Deer Tick
Mayonnaise
[
Partisan 2019]

deertickmusic.com

File Under: americana soundtrack

di Fabio Cerbone
(08/02/2019)

Più che una Mayonnaise, come ci informano i Deer Tick dal titolo, questa è un’insalata russa, abbondante e pasticciata a dovere, che poco aggiunge alla storia della band guidata dall’ugola scartavetrata di John McCauley. L’intenzione è chiara: una sorta di omaggio rivolto soprattuto agli estimatori del gruppo e a chi era rimasto favorevolmente colpito dalla recente pubblicazione dei due volumi omonimi, anime contrapposte e intercambiabili della loro musica: da una parte il volto rootsy e folkeggiante, dall’altra il suono rauco ed elettrico figlio del punk rock. Non avendo speso parole di entusiaso per quel lavoro, bene accolto invece dalla stampa inglese (Uncut e Mojo a guidare il drappello), è difficile che troveremo tesori nascosti anche in questo Mayonnaise, il quale, come anticipato, mischia il mazzo delle carte e offre un piatto di inediti, presunte tracce alternative e cover selezionate, che sembrano ammiccare soprattutto allo zoccolo duro dei fan e a tutti coloro che hanno seguito il gruppo del Rhode Island durante il fortunato tour inglese di questi mesi.

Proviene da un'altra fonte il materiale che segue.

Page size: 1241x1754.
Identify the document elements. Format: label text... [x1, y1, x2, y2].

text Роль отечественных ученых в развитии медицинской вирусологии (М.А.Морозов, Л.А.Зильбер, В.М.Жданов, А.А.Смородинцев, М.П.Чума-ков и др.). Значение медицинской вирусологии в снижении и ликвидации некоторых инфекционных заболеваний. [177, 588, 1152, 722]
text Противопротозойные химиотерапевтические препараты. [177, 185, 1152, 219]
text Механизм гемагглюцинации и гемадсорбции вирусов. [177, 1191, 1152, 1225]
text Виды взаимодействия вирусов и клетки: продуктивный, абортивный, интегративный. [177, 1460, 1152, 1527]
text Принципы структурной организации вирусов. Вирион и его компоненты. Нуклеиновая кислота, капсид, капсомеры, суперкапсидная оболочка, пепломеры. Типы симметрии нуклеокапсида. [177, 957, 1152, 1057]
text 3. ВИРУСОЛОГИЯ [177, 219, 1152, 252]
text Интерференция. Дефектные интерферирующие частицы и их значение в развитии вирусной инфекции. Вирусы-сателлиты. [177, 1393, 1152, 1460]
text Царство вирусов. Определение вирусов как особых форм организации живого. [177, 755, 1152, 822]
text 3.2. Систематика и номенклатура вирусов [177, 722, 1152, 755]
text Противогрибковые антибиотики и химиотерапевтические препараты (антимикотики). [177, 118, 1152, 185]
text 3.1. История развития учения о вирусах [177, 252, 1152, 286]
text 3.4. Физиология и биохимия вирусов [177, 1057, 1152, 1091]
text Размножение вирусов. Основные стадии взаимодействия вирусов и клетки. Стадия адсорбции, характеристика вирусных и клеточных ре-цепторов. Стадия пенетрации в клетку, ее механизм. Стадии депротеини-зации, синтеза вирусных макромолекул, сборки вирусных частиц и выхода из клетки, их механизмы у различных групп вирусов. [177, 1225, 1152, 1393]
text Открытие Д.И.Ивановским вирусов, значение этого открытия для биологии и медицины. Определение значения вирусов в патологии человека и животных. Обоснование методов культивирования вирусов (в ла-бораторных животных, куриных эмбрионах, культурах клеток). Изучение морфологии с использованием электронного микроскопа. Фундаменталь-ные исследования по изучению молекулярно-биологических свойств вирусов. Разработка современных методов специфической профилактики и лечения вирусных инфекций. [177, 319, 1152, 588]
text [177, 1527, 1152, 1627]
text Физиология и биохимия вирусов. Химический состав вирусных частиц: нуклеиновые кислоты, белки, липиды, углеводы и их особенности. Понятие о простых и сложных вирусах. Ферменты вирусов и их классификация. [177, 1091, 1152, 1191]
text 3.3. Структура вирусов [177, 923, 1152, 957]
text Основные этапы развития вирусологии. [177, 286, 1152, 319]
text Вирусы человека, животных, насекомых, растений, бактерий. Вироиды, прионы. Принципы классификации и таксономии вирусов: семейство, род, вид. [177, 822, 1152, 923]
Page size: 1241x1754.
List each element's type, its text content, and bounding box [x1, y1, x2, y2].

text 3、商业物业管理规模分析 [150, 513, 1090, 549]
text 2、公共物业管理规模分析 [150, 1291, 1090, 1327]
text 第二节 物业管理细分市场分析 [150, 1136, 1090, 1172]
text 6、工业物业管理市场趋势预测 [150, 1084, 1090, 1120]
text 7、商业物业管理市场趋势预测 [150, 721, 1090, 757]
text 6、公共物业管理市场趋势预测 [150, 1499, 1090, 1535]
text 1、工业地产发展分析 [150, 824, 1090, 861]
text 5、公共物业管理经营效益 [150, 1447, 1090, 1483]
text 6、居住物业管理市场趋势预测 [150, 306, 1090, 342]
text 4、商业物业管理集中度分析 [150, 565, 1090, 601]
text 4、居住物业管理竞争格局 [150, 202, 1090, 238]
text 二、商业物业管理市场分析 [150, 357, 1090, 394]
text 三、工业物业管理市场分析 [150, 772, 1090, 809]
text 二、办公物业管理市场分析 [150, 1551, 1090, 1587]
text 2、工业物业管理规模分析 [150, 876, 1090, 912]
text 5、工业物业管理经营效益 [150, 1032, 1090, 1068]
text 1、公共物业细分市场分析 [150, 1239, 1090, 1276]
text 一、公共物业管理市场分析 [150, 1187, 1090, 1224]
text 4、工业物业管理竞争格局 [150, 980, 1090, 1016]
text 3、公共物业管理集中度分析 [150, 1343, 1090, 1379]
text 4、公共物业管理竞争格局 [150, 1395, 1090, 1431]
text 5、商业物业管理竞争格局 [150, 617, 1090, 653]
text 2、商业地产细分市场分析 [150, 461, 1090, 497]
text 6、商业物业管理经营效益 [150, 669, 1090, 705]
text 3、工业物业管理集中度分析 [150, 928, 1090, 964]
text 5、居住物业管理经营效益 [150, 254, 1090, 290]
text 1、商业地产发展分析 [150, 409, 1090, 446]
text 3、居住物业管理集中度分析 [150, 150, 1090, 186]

Da lì giungono infatti alcune scelte curiose, attingendo dal repertorio altrui con vivacità e gusto (questo non è mai stato in discussione per i Deer Tick): sono presenti all’appello i Pogues di White City (tratta dal loro quarto disco di studio, Peace and Love), il George Harrison di Run of the Mill (dal classico All Things Must Pass), una riuscita versione in puro stile alterntive country di Pale Blue Eyes dei Velvet Underground, e infine una chicca da intenditori quale Too Sensitive for This World di Ben Vaughn, ripescata dal gioiellino Dressed in Black del 1990. L’estrema disponibilità dell’appassionato sarebbe pronta a perdonare tutto, dopo una sfilza di simili scelte musicali, ma il mix con il resto del materiale e l’attitudine generale di Mayonnaise non è esattamente un miracolo, né tanto meno una rivelazione, e noi siamo ancora qui, a dieci anni da quel manifesto che fu Born on a Flag Day, ad aspettare che John McCauley e compagni ci sorprendano come agli esordi, invece di scivolare da grandi promesse a semplici gregari.

Dopo qualche occasione sprecata, molti vorrei ma non posso e radi sprazzi di eccitazione elettrica, sarà difficile che Mayonnaise possa sobbarcarsi il ruolo di trascinante svolta. Tanto più che ciò che resta della sua scaletta è riempito da presunte alternative takes (e non sempre indispensabili) di Limp Right Back, End of the World e Doomed From the Start, episodi pescati dal passato prossimo della loro produzione, e da qualche inedito che ondeggia ancora fra l’anima rock grezza di Spirals, la svogliatezza punk roots di Hey! Yeah! e l’agrodolce malinconia country di Strange Awful Feeling, quest’ultima forse l’episodio migliore. Tre dischi nell’arco di un anno e mezzo, due in contemporanea e una sorta di appendice oggi con Mayonnaise, sono troppi per chiunque, figuriamoci per una rock’n’roll band che sembra già avere speso tutte le sue armi segrete.